## Exercise data
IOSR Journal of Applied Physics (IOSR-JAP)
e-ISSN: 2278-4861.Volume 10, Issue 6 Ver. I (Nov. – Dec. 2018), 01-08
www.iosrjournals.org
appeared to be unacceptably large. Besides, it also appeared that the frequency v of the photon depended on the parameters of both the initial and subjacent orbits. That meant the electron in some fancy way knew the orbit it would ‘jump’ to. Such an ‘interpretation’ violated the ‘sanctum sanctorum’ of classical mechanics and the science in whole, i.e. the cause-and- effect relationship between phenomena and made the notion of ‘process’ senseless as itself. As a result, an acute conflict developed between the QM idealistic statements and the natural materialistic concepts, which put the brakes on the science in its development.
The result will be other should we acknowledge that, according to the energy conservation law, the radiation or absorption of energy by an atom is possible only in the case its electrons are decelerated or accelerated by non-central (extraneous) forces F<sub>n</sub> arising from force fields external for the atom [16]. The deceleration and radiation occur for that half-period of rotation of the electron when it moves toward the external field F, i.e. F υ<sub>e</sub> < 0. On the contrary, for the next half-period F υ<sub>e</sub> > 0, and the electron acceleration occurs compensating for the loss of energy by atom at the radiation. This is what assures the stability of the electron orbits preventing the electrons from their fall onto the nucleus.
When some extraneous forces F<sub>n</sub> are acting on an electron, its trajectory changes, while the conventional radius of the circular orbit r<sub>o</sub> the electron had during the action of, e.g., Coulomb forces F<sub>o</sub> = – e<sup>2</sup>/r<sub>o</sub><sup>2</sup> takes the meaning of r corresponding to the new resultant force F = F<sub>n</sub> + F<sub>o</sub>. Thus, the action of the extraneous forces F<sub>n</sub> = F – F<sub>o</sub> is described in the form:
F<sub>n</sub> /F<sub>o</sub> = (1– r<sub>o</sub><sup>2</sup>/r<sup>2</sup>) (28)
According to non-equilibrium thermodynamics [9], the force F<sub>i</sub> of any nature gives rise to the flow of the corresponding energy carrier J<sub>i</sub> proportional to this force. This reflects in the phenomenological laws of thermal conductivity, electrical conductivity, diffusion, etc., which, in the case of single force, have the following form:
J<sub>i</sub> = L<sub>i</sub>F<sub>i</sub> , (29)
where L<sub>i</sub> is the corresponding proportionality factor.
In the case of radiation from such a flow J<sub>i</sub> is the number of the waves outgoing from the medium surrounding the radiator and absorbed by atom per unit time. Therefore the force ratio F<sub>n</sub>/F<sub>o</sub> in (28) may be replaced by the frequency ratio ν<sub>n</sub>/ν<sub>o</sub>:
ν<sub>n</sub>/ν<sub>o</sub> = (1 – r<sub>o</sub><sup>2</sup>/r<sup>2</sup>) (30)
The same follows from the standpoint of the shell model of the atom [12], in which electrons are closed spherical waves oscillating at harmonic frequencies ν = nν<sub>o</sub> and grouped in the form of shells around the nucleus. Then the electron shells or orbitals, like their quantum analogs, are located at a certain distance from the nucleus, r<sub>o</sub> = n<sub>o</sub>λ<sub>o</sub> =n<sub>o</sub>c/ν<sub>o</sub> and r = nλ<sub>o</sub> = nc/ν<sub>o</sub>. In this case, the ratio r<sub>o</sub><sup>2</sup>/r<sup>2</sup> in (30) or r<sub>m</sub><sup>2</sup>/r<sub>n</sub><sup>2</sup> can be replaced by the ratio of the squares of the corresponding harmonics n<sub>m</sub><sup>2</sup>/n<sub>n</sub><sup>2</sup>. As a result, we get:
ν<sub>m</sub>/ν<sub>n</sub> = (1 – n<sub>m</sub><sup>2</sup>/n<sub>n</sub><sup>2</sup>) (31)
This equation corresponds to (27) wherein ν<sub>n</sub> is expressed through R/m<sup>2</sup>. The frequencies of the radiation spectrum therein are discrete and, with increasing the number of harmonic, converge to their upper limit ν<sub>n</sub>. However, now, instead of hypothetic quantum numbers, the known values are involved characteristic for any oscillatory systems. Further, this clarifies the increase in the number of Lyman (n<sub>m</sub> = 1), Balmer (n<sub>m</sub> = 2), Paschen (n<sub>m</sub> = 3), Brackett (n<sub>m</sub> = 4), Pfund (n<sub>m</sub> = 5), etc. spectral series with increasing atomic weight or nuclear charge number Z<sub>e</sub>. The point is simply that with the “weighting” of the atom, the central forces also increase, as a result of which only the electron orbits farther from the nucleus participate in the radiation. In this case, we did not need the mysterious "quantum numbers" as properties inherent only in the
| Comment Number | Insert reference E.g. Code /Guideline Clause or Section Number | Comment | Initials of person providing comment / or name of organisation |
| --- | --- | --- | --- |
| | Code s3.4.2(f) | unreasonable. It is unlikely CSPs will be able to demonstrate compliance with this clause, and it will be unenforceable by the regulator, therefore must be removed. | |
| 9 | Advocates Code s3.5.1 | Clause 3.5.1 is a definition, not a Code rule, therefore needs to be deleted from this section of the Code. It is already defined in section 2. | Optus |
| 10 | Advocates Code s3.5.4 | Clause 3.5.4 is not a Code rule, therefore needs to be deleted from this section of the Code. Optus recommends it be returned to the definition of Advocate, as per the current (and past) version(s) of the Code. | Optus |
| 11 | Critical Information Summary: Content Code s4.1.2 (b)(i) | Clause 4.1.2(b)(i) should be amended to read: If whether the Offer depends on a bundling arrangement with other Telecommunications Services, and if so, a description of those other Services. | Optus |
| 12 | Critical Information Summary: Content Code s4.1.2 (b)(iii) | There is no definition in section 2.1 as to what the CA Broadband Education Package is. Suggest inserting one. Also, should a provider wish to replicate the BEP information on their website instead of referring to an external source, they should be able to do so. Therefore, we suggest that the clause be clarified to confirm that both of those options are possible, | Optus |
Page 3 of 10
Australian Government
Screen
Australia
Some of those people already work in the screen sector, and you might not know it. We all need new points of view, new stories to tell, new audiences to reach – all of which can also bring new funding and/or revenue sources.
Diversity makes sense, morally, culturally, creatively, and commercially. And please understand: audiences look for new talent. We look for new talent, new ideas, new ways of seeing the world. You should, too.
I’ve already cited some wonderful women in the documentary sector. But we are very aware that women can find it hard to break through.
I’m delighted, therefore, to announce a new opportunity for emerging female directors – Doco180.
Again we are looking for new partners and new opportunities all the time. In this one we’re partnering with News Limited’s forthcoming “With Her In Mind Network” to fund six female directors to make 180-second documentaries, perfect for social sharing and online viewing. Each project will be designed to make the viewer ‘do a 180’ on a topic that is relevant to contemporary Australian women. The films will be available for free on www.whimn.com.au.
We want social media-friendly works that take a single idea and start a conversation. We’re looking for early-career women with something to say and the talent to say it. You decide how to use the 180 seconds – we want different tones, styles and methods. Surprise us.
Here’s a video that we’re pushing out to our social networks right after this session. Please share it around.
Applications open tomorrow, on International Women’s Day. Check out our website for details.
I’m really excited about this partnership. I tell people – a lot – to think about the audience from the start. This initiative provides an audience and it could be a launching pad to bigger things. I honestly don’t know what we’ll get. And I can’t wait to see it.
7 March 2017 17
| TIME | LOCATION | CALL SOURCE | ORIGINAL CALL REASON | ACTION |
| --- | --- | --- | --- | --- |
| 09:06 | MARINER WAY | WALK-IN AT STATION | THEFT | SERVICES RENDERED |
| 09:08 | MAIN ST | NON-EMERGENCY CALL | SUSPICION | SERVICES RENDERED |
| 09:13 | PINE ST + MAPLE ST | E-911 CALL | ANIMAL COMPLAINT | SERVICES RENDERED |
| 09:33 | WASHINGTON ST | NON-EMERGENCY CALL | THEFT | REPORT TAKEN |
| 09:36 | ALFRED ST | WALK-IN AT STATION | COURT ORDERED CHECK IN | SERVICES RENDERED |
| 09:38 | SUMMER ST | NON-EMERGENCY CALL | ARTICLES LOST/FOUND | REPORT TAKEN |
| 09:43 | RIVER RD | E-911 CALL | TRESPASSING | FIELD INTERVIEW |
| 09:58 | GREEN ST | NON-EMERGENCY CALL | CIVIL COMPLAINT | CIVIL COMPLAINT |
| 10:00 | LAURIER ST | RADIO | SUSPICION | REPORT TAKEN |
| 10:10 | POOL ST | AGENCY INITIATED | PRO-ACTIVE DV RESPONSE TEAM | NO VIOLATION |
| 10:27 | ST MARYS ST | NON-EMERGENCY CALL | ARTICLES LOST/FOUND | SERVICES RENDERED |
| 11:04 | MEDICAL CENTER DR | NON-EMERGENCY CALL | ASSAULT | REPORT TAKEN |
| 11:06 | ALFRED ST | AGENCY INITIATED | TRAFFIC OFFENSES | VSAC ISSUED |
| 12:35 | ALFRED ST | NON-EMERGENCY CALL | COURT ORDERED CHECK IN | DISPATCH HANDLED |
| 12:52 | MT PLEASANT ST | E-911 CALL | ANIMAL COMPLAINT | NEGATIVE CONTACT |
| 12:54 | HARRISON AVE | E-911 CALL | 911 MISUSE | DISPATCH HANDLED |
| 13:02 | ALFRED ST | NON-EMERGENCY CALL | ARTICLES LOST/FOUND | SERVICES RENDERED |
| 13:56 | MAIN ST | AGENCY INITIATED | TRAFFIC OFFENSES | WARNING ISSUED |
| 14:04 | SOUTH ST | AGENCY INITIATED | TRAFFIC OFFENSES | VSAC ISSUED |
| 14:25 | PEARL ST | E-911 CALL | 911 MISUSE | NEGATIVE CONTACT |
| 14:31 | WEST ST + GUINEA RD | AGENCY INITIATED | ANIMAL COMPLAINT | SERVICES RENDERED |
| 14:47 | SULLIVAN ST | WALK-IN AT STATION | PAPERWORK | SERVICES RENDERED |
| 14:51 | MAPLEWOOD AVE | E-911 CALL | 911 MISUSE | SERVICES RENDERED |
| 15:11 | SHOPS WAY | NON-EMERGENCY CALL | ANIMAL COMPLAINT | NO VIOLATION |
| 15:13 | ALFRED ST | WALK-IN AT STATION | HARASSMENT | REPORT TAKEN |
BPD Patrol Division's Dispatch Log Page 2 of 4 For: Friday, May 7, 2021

## Exercise description
Include the first line, the line containing "www.iosrjournals.org", and every line between them, copied exactly from the material above; output no other line.

## Answer section
IOSR Journal of Applied Physics (IOSR-JAP)
e-ISSN: 2278-4861.Volume 10, Issue 6 Ver. I (Nov. – Dec. 2018), 01-08
www.iosrjournals.org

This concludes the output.